Sunday, August 26, 2007

HOTS Weekly Options Commentary

HOTS Weekly Options CommentarySocialTwist Tell-a-Friend
Peter Stolcers

Thursday's price action was very telling. The market had posted five consecutive late day rallies and it received a dose of great news after Wednesday's close. Bank of America was making a large investment in Countrywide Financial. In after-hours trading, the S&P 500 futures gapped 10 points higher on the notion that mortgage lenders present investment opportunities.

As the market prepared to open Thursday morning, those gains started to deteriorate. Soon after the normal trading hours started, the futures fell back to unchanged. At that juncture it was difficult to determine if the market had reached a resistance level, or if traders simply felt that the news did not justify the reaction. The momentum from the early reversal paved the way for bears to maintain selling pressure and they were able to push prices lower. By late afternoon, the market was able to stage another rally and finish unchanged for the day.
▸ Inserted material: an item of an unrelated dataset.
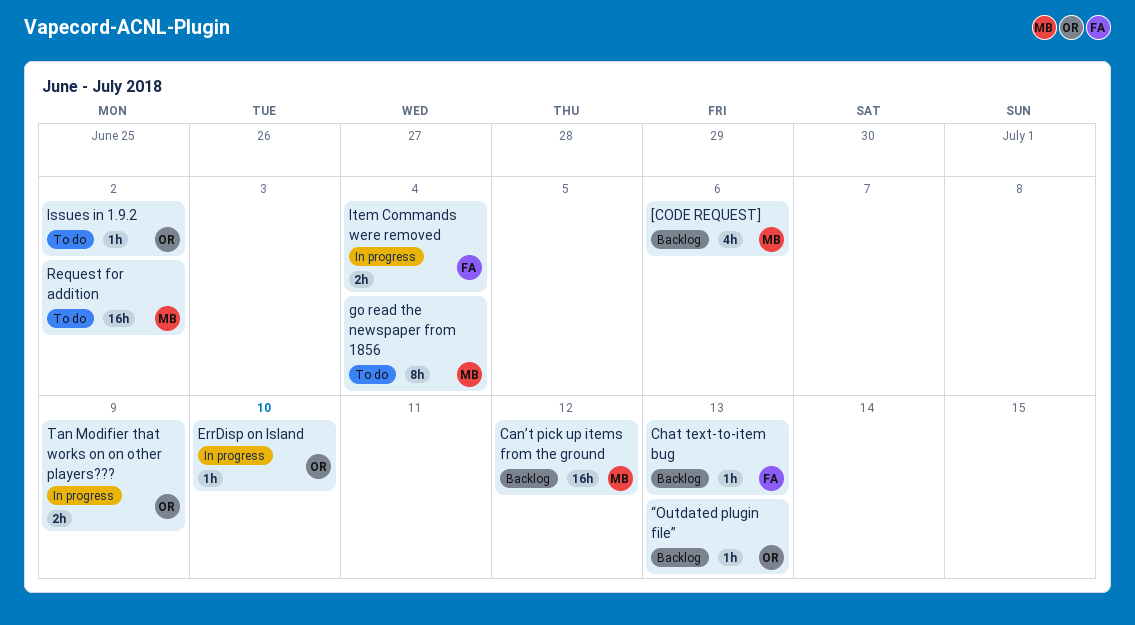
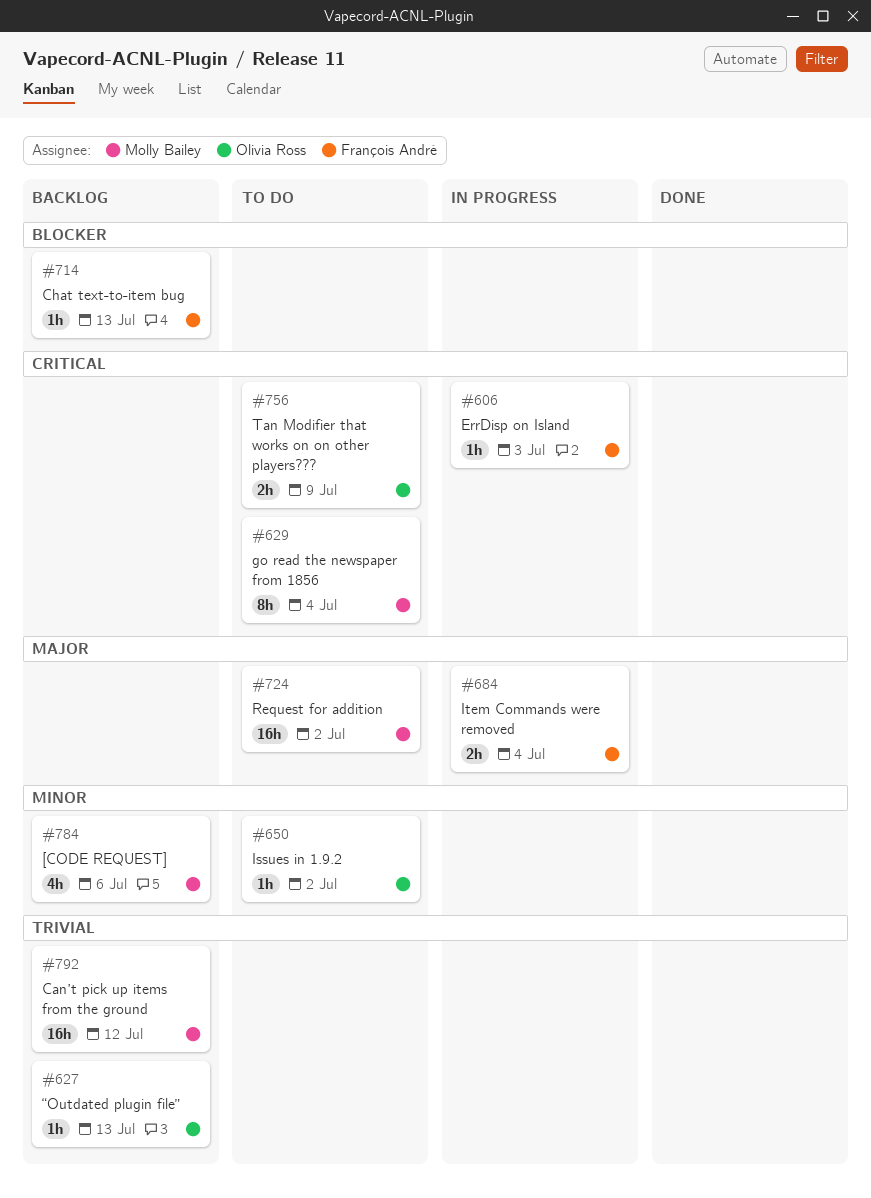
ErrDisp on Island, owner: Olivia Ross -> François André
ErrDisp on Island, due: Jul 10 -> Jul 3
Tan Modifier that works on on other players???, status: In progress -> To do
The SPY 146 level was preserved.

This price action shows that buyers are willing to step up and buy stocks. It also demonstrates that we are not going to have a melt up rally. A great deal of nervousness still exists and any rally will be hard-fought.





Friday, strong durable goods orders created a bid to the market. That positive economic news was complimented by new home sales that came in better than expected.

The market avoided a sell off Thursday and it mounted a constructive grind higher on Friday. This week there are many economic numbers that will be released. Barring any new sub-prime defaults, I believe the economic numbers will show stability and they will pave the way for a continued rally. As we move above SPY 146, greater pressure will be placed on the shorts to cover. Next week, the market should also gain strength from end-of-month buying.

Here are some of the stocks that will announce earnings: SNDA, BGP, SAFM, BIG, BWS, JOYG, WSM, PSS, COST, CIEN, HRB, SHLD, TIF, DELL, FRO. As we saw this week, most of the bad news has been factored into the retailers. HPQ announced last week and I don't feel DELL’s numbers will pack any punch. Earnings will not have much of a market impact this week.

The shorts are no longer able to sell into every financial stock rally. There is a bid in those stocks and stability there will fuel the market since they comprise 20% of the S&P 500. It's still too early to give the all clear signal. This sell off was different from the one we had in February. Back then, there were phantom lending issues. This time around, the market had a more severe reaction as it counted the casualties.

As a side note, I feel the Fed has handled this crisis masterfully. They provided assistance when needed without compromising their stance or bailing out corporations that made poor lending decisions.